» Challenge
Copy out the lines of the records word for word. Begin at the line that contains "text Garantie matériel" and stop after the line that contains "text 1200 Genève [148, 358, 1093, 392]".

» Records to process
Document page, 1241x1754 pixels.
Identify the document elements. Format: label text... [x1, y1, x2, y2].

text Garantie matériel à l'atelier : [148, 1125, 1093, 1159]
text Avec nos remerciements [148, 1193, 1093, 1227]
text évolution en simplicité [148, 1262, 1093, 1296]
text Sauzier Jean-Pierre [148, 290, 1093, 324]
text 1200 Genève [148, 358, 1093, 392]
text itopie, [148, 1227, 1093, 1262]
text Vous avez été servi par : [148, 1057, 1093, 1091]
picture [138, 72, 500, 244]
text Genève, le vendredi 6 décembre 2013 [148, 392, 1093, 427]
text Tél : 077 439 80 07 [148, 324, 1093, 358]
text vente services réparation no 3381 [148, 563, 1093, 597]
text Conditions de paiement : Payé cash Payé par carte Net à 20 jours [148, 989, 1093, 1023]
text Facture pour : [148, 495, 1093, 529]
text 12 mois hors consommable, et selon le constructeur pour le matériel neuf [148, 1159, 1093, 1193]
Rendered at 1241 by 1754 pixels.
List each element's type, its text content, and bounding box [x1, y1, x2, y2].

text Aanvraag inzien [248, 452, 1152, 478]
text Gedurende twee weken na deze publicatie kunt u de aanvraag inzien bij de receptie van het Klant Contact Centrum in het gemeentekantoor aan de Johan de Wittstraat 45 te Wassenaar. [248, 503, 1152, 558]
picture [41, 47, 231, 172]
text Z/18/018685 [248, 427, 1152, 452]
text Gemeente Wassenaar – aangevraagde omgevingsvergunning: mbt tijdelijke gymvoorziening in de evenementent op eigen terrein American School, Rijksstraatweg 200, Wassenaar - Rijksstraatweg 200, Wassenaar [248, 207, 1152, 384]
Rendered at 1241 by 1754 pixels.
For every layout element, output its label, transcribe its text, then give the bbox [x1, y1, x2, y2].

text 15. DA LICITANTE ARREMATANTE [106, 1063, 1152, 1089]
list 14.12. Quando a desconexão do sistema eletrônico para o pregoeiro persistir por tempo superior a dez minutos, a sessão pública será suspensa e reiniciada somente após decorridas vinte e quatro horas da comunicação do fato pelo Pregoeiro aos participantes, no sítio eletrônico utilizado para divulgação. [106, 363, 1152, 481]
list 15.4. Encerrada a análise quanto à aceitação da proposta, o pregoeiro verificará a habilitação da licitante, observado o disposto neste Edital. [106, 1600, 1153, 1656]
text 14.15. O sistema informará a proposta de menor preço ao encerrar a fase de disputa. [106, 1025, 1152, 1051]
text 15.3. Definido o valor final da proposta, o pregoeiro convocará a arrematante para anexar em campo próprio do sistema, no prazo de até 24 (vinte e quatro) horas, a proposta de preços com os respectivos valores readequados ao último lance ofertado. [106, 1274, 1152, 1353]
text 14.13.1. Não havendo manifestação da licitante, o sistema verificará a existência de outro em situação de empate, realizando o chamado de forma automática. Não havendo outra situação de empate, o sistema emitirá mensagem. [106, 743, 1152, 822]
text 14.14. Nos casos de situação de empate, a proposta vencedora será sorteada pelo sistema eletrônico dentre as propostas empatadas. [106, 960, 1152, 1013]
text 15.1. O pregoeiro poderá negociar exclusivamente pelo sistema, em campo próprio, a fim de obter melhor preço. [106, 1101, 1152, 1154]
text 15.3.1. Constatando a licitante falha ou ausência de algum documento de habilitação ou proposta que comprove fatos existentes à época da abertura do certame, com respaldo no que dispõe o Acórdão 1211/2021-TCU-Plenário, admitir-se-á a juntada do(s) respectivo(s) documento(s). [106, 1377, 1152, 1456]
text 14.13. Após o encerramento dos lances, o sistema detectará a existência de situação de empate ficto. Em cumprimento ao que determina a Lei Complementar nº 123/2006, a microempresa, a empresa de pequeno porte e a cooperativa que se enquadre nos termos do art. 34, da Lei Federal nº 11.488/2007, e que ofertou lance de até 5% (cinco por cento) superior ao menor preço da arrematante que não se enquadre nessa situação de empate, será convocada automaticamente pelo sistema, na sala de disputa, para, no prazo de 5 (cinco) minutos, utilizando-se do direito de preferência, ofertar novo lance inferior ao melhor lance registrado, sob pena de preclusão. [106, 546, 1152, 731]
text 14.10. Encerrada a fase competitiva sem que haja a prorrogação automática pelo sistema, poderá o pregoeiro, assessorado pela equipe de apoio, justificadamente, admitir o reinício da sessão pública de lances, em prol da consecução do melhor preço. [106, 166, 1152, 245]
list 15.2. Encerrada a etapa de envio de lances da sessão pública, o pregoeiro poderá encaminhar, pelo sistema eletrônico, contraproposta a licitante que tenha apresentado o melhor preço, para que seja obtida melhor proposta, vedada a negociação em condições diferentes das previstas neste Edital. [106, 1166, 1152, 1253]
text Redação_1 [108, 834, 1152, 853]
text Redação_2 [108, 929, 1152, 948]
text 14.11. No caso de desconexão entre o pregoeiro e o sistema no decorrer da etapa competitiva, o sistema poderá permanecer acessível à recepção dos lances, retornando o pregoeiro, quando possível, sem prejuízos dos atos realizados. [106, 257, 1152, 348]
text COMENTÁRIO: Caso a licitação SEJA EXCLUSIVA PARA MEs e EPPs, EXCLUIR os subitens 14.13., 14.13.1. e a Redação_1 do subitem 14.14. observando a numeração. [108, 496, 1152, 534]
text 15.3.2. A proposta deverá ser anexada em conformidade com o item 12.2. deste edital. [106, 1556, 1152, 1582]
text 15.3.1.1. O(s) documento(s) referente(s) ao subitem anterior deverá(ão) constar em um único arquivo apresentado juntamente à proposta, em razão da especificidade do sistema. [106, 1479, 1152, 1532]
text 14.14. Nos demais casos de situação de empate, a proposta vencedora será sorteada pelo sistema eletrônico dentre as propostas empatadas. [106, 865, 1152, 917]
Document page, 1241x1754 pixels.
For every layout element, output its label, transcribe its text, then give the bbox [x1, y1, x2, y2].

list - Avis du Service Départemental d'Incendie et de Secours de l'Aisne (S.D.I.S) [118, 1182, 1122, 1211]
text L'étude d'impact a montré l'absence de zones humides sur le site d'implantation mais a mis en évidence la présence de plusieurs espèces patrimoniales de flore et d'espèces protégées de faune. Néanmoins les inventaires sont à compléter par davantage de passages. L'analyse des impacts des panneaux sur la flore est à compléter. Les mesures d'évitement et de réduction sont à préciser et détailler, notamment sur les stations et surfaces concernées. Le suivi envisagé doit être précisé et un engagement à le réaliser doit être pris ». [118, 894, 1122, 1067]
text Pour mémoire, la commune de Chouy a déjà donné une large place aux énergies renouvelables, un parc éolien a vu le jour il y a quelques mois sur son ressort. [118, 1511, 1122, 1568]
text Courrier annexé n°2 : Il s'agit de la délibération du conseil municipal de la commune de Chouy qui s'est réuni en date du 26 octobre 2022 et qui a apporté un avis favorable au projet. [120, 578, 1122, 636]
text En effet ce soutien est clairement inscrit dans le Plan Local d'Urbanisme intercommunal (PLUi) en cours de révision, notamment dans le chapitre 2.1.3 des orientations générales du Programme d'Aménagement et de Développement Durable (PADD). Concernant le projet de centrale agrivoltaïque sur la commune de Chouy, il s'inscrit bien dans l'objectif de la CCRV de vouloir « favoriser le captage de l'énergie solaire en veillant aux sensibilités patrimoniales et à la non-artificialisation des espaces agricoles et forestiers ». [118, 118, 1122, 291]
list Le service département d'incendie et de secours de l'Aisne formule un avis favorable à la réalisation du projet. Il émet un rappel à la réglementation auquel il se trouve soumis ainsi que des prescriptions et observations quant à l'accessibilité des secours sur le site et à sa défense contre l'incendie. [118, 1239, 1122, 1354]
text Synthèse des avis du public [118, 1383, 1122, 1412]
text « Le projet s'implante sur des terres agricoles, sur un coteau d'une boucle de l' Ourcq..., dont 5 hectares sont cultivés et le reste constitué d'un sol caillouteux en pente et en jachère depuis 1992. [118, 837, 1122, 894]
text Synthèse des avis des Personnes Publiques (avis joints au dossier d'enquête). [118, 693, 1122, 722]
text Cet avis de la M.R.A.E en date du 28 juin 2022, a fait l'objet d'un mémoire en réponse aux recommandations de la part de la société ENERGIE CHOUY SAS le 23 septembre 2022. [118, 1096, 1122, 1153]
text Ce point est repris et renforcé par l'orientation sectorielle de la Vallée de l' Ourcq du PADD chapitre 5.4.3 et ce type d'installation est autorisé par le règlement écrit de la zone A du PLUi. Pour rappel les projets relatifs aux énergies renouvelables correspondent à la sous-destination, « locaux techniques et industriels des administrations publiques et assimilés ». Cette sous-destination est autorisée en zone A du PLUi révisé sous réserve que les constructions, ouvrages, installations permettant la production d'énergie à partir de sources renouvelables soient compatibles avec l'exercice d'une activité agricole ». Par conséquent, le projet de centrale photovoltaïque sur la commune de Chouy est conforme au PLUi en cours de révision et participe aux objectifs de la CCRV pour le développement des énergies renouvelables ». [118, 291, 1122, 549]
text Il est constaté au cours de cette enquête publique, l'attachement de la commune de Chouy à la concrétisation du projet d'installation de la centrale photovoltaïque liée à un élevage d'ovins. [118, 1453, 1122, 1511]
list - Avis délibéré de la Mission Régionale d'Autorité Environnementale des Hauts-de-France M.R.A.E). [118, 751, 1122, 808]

» Answer
text Garantie matériel à l'atelier : [148, 1125, 1093, 1159]
text Avec nos remerciements [148, 1193, 1093, 1227]
text évolution en simplicité [148, 1262, 1093, 1296]
text Sauzier Jean-Pierre [148, 290, 1093, 324]
text 1200 Genève [148, 358, 1093, 392]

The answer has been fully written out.